Identifying Security Critical Properties for the Dynamic Verification of a Processor

Presented as part of the 2017 HCSS conference.

ABSTRACT

Hardware companies conduct extensive testing and verification throughout the design phase, yet errata in the design persist to the final shipped product. Just as is the case with software, bugs in the hardware can create vulnerabilities that are exploitable by malicious software. The dynamic verification, post deployment, of security properties of a processor has been shown to be an effective way to prevent exploits of vulnerabilities that may exist within the processor [2]. However, the question of how to identify the security properties to verify remains an open one, with existing work relying on a manual process and human expertise to come up with a small set of security-critical properties [1, 2].

In this talk, I will discuss our research toward answering the question: what are the hardware properties that are critical to security? I will present a new methodology for semi- automatically identifying which security-critical properties to assert for the dynamic verifica- tion of a processor.

To start, we automatically generate a set of processor invariants using a modified version of Daikon, an invariant detection tool. This initial set of invariants will contain both invariants that matter to security and invariants that are mostly for functional correctness. We then bring a human in the loop to help with finding the security critical invariants (SCI). But rather than asking the human to go through these invariants one by one, an arduous task unlikely to produce optimal results given the 80,000+ invariants in the set and the architecture-specific details that characterize the invariants, we instead rely on the human to classify high-level processor errata as either security critical or purely functional.
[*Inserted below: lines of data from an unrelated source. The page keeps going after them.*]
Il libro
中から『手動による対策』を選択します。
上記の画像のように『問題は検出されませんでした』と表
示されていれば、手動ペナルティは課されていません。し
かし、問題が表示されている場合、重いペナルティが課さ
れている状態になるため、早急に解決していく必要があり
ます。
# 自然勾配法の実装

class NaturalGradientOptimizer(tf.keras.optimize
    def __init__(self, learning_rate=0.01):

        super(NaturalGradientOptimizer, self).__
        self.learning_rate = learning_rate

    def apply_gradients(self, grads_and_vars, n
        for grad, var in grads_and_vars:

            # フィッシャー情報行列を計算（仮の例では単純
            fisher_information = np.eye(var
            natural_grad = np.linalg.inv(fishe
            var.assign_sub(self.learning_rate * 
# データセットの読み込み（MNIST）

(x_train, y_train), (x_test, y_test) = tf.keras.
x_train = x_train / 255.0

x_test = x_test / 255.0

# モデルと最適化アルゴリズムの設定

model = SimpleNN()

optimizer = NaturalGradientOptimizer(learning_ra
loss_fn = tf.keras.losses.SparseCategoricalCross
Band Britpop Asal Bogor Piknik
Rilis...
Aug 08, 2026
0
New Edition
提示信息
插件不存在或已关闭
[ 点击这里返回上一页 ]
We observe that security-critical errata are vulnerabilities precisely because they violate some underlying security property, and we can use the errata to identify security-critical invariants: those that get violated when a security- critical erratum is triggered. This process produces a set of invariants that will defend against previously seen classes of security bugs. We then use machine learning techniques to identify additional invariants as security critical. The added invariants have the potential to defend against new classes of security bugs.
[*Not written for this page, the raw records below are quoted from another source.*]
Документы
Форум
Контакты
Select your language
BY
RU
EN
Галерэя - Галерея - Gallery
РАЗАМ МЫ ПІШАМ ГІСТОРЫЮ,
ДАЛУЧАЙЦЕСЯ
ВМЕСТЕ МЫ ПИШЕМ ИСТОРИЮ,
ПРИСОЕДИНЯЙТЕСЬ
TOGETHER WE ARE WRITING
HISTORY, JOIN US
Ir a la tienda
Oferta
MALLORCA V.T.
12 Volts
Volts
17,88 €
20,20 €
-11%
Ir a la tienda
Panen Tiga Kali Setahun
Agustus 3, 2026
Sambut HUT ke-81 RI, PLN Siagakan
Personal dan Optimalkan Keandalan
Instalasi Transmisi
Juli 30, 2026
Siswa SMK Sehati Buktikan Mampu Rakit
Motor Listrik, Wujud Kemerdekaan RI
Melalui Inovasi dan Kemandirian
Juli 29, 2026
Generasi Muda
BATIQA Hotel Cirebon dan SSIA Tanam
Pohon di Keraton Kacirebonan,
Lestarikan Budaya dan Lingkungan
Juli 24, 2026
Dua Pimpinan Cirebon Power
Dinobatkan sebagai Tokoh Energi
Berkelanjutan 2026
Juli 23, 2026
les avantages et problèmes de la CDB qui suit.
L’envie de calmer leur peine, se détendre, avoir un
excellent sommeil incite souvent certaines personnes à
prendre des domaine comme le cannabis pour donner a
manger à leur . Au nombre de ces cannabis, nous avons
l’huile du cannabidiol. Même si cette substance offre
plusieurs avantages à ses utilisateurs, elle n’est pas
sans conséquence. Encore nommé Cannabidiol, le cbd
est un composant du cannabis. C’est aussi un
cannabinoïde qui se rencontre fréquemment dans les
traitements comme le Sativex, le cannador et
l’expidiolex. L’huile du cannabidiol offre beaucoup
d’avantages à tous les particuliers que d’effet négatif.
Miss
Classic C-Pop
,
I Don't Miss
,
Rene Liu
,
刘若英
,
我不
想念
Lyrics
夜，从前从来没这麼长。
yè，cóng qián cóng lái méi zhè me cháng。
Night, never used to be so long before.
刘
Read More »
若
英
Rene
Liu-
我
We build a tool chain that implements the approach and evaluate it for the open source OR1200 RISC processor. We find that our tool can identify 19 (86.4%) of the 22 manually crafted security-critical properties from prior work and generates 3 new security properties not covered in prior work [1, 2]. This work was published in the proceedings of the Architectural Support for Programming Languages and Operating Systems (ASPLOS) 2017 [3].

References:

[1] M. Bilzor, T. Huffmire, C. Irvine, and T. Levin. Security Checkers: Detecting processor malicious inclusions at runtime. In Hardware-Oriented Security and Trust (HOST), 2011 IEEE International Symposium on, pages 34–39, June 2011.

[2] M. Hicks, C. Sturton, S. T. King, and J. M. Smith. SPECS: A lightweight runtime mechanism for protecting software from security-critical processor bugs. In Proceedings of the Twentieth International Conference on Architectural Support for Programming Languages and Operating Systems, ASPLOS ’15, pages 517–529, Istanbul, Turkey, 2015. ACM.

[3] R. Zhang, N. Stanley, C. Griggs, A.Chi, and C. Sturton. Identifying security critical properties for the dynamic verification of a processor. In Proceedings of the 22nd International Conference on Architectural Support for Programming Languages and Operating Systems, ASPLOS ’17. ACM, April 2017.

--

Rui Zhang is a Ph.D. student at the University of North Carolina at Chapel Hill, where she is advised by Prof. Cynthia Sturton. Rui's research focuses on hardware security and formal verification. Together with her colleagues at UNC, she worked on developing a semi-automatic method to identify security properties for the dynamic verification of a processor. Previously, she got her bachelor's degree from Peking University in 2013, and her master's degree from Columbia University in 2015.